Sky News: Conservative MP Lee Scott has resigned as parliamentary aide to Philip Hammond; Liberal Democrat Deputy Leader Simon Hughes will abstain from the vote.
5.24pm Commons debate now concluded – voting has begun.
5.23pm The first vote is on the issue of fees of up to £9,000 in exceptional circumstances; the second allows for raising the basic fee level to £6,000.
5.16pm David Willetts, Universities and Science Minister, closes the debate in the Commons.
5.14pm Vote due shortly; police now confirm total of seven arrests at protest.
Channel 4 News: Lib Dem MP Jenny Willott has resigned as a parliamentary aide to Chris Huhne.
4.54pm Large fire started by protesters in Parliament Square.
4.45pm Update Vote now 30 minutes away; activity in Parliament Square now more peaceful, The Guardian reporting that kettling may have been slightly relaxed; BBC says police in riot gear are in attendance inside the Commons.
The Guardian: NUS President Aaron Porter believes the fee increase can still be stopped.
BBC: 6 people treated by London Ambulance Service for injuries.
The Guardian: “An email from a concerned parent about Scotland Yard’s offer to let the young or vulnerable out of the kettle: My daughter is kettled. I sent her info that police are allowing nonviolent protesters to leave. She says ‘easier said than done’.”
Sky News: Lib Dem MP Mike Crockart resigns as parliamentary aide to Michael Moore MP.
4.13pm Police confirm three arrests made, two for assault.
4pm LSJSN reporting estimate of 25,000 protesters now kettled into Parliament Square.
3.53pm Police confirm containment operation – aka kettling – now in place outside Parliament.

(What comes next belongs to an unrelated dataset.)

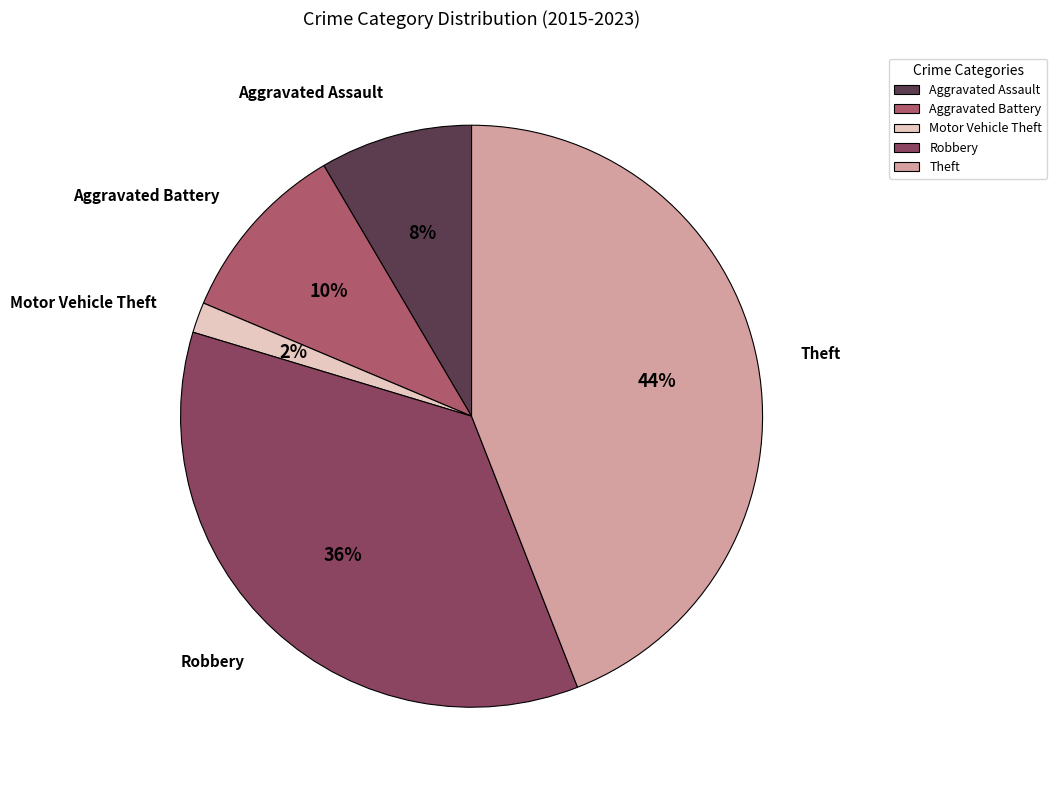

Is the sum of Aggravated Assault and Theft greater than half?

Yes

Sky News 20 year-old female student and two police officers injured during protests.
3.48pm Photo: protesters attempt to break through barriers near Parliament (approx 2.35pm) from Sky News via The Times (paywall protected).
3.39pm Widespread disorder on corner of Parliament Square, missiles being thrown by protesters and police raising batons & attempting to push crowd back.

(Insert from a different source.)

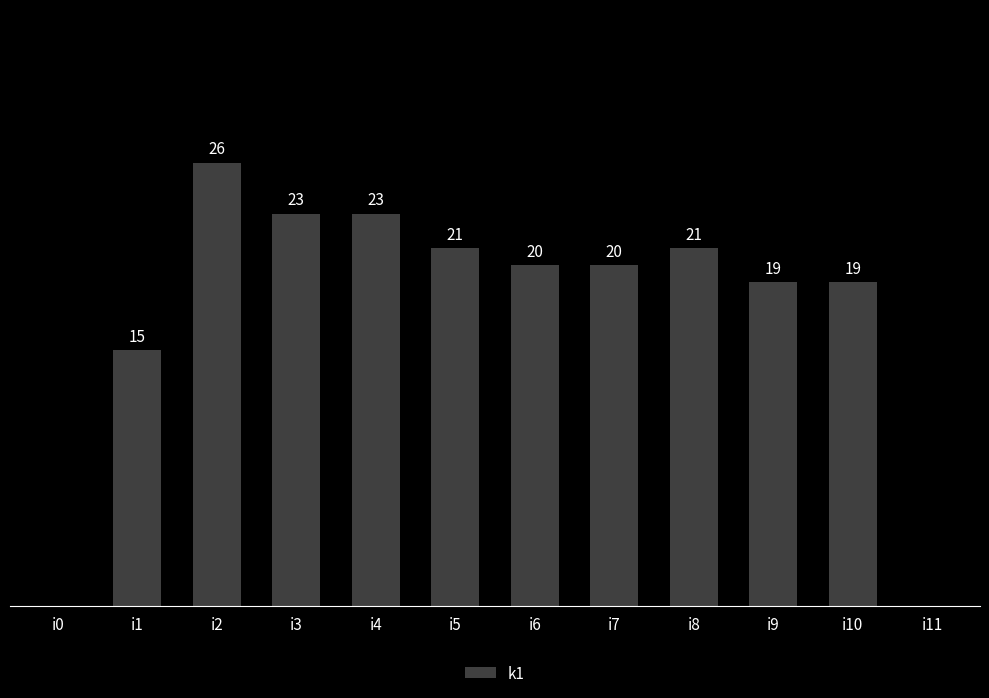

Where is the data nearest to the value 13?

i1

Sky News: Approximately twenty Lib Dem MPs will vote against the rise in tuition fees.
Tweet NUS: “Remember the UCU/NUS rally and vigil is on Victoria Embankment. Start heading there now. Speakers start soon.” (3.20pm)
3.20pm Update Commons vote due in two hours time; protesters in Parliament Square attempting to break through barriers, scuffles with police; NUS/UCU rally begins shortly.
2.56pm Photo of the London demo from The Yorker.
2.41pm The debate in the Commons continues, with Edward Leigh (Con) and Greg Mulholland (Lib Dem) criticising the proposals.
2.35pm Minor scuffles, with barriers being broken down, but demonstration outside Parliament remains largely peaceful.
2.25pm UCL’s live map of police presence at London demo.
Sky News: Former Met Police officer Graham Wettone says protest outside Parliament is “a very tense situation”.
2.12pm LSJSN Live Blog on London demo.
Tweet Alice Salfield: “Greg Mulholland [speaking in Parliament Square] says we must look at tuition fees within education as a whole and rushing through this vote does not do this.” (1.58pm)
1.58pm Are you at one of the protests around the country today? Get in touch with us!
Insight (The Student Room): Report into how an increase in tuition fees will influence higher education choices of future students.
1.34pm John Denman concludes; Speaker imposes six-minute limit on backbenches speeches.
1.31pm From Revolts.co.uk, a handy guide (PDF) to tonight’s potential Lib Dem rebellion from Philip Cowley & Mark Stuart of the University of Nottingham.
Channel 4 News: The Factcheck team on tuition fees.
1pm Denham notes that both the Prime Minister and Deputy Prime Minister have left the chamber.
12.59pm Vince Cable concludes speech; John Denham, Shadow Business Secretary, begins his response.
The Times: “Dr Cable’s main desire seems to be to present this as a fundamentally progressive measure while presenting Labour’s graduate tax as unworkable.”
12.55pm Just the one vote this evening – all three proposed amendments were rejected prior to the debate.
Sky News: Jon Craig quoting Lib Dem source suggesting that over half the parliamentary party will vote in favour of the fees threshold & limit increase.
The Parties’ Positions: The view from the coalition, and the opposition:
12.25pm Vince Cable, Business Secretary, opens the debate.